Wingo created a crowd-funding campaign on, fittingly,, with a goal of $125,000. The campaign ended up raising $159,600 from 2,238 individual donors and space nuts, including one person who gave $5,000. (Their present: a private tour of the MSU 21-meter dish, which I saw for free, ha-ha.)

Now NASA grew more excited, though it still had no money to give. What it did give, though, was something called a “Space Act Agreement,” meaning it blessed the project and would give technical and engineering help.

It turns out this project could use all the help it could get. You might think something as important and sophisticated as a satellite would have computer files backed up, but you’d be wrong. All the files, I was told, were on paper, and most of those were thrown out long ago.

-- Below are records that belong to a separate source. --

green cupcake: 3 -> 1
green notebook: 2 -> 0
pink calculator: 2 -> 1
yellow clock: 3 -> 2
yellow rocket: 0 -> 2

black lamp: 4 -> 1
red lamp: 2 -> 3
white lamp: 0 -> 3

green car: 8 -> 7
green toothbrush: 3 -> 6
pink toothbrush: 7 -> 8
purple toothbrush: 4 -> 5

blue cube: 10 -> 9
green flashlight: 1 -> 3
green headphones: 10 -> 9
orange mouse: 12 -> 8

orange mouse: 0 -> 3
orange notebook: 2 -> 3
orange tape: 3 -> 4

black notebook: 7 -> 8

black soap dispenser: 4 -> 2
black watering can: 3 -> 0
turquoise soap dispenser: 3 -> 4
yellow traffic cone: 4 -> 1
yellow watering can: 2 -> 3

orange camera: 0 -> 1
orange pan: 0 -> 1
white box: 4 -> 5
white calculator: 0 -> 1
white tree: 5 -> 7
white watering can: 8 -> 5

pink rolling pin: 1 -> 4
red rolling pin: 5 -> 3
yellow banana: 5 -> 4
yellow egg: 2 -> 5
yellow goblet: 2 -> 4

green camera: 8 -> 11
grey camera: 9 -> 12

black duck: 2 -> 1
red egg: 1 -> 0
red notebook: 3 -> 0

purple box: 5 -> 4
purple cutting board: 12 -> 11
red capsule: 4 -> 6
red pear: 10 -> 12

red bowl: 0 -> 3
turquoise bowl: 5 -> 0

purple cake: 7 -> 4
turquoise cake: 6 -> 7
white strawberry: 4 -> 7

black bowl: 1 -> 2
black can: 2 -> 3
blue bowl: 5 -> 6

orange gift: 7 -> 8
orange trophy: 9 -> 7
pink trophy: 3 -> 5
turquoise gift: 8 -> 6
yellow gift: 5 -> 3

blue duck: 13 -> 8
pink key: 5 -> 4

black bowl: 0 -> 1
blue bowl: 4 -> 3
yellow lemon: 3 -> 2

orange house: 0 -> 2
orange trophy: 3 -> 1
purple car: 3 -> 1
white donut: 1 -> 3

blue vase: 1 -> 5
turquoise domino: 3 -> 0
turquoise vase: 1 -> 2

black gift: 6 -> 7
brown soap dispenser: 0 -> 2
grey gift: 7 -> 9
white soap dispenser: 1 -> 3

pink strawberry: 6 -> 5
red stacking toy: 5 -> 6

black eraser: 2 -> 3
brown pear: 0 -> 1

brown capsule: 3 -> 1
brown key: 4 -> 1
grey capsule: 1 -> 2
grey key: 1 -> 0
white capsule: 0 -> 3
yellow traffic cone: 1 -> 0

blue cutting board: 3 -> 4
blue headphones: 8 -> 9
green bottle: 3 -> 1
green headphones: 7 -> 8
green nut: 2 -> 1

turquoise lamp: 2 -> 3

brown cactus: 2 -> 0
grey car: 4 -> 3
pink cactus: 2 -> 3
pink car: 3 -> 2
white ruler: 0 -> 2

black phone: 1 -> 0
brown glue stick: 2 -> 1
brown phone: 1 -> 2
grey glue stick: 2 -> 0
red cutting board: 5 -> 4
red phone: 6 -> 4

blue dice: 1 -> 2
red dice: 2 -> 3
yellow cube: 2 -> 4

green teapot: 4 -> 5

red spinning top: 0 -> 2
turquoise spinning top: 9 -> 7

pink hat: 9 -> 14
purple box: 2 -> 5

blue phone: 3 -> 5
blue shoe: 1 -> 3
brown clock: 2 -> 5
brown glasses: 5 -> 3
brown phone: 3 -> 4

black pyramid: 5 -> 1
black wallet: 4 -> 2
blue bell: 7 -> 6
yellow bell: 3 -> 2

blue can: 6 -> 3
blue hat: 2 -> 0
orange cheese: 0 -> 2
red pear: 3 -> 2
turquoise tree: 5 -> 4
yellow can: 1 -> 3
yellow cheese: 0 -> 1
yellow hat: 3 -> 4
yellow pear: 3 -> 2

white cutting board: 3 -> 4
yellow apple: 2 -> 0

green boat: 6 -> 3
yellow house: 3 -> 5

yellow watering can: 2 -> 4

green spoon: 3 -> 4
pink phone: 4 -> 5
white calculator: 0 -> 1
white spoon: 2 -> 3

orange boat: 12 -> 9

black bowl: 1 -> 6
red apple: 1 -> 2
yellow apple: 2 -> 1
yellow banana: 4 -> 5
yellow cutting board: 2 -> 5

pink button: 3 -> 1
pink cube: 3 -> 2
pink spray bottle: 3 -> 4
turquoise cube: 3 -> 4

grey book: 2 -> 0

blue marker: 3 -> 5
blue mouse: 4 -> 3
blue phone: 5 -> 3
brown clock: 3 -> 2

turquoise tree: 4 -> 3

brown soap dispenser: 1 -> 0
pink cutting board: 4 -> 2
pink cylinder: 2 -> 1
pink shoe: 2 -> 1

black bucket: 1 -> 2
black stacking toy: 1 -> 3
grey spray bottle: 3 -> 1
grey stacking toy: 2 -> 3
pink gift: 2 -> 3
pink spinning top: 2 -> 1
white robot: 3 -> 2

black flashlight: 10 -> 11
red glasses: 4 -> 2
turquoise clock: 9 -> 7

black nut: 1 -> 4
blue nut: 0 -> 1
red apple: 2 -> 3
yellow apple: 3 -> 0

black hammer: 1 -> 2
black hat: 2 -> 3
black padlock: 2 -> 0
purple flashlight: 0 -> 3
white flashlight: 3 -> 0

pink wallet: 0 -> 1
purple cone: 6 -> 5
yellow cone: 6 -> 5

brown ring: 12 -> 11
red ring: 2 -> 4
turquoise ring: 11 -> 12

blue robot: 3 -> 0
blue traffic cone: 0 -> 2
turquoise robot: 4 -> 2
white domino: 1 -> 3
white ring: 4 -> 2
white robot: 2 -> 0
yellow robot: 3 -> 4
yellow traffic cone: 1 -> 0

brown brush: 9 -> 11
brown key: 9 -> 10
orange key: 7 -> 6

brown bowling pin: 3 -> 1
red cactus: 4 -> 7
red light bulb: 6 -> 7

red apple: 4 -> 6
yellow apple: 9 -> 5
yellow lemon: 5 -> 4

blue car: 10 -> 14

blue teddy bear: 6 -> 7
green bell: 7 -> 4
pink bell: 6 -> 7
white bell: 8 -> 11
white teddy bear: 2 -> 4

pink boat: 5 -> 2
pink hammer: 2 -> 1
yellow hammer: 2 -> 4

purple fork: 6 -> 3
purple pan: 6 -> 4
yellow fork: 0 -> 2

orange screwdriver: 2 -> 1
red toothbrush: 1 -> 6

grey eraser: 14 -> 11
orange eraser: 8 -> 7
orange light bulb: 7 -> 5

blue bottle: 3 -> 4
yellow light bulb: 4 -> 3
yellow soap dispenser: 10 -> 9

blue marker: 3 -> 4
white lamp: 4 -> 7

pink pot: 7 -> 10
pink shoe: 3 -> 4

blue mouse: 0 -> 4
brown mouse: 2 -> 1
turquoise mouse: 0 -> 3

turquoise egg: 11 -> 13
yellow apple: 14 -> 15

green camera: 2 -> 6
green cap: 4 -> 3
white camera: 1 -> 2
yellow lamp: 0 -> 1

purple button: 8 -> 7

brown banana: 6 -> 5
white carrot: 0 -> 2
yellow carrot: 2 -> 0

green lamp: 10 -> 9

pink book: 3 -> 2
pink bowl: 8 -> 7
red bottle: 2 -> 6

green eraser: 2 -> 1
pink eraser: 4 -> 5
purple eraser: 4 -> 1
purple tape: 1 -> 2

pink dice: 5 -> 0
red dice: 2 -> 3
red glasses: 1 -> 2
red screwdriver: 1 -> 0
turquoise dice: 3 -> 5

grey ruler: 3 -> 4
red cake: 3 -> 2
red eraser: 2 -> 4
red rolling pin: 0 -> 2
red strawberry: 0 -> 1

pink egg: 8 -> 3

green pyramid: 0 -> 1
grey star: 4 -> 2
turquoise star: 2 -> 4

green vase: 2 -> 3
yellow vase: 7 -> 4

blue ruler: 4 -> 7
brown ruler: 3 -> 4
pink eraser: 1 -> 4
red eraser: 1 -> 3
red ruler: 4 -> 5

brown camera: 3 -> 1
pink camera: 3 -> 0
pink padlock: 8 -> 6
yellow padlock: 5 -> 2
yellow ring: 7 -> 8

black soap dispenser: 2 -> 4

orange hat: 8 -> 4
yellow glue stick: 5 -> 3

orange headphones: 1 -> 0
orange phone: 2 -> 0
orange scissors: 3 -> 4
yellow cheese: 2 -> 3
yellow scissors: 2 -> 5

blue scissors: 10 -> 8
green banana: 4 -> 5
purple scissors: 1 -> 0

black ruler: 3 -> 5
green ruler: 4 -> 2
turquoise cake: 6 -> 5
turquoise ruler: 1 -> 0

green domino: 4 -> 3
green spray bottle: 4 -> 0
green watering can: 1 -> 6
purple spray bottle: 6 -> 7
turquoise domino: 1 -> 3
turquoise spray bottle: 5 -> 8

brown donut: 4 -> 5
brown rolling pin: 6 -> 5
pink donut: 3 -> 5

But there is some serendipity at work, too. Robert Farquhar, the scientist who originally made the solar-satellite into a comet chaser, is still alive, and creating new work and calculations for the unit.

Today the MSU team is a month away from beginning its attempt to command ICE. They’re configuring equipment, and checking calculations. Their job is to transmit the commands, some of which will be made by collaborators far away.

If MSU’s efforts to re-establish full command don’t work they’ll get another shot, in 2029, maybe. All concerned understand that all this may amount to nothing, which doesn’t diminish their passion for this project one particle. “If you want a guarantee,” says Kruth, “get a toaster.”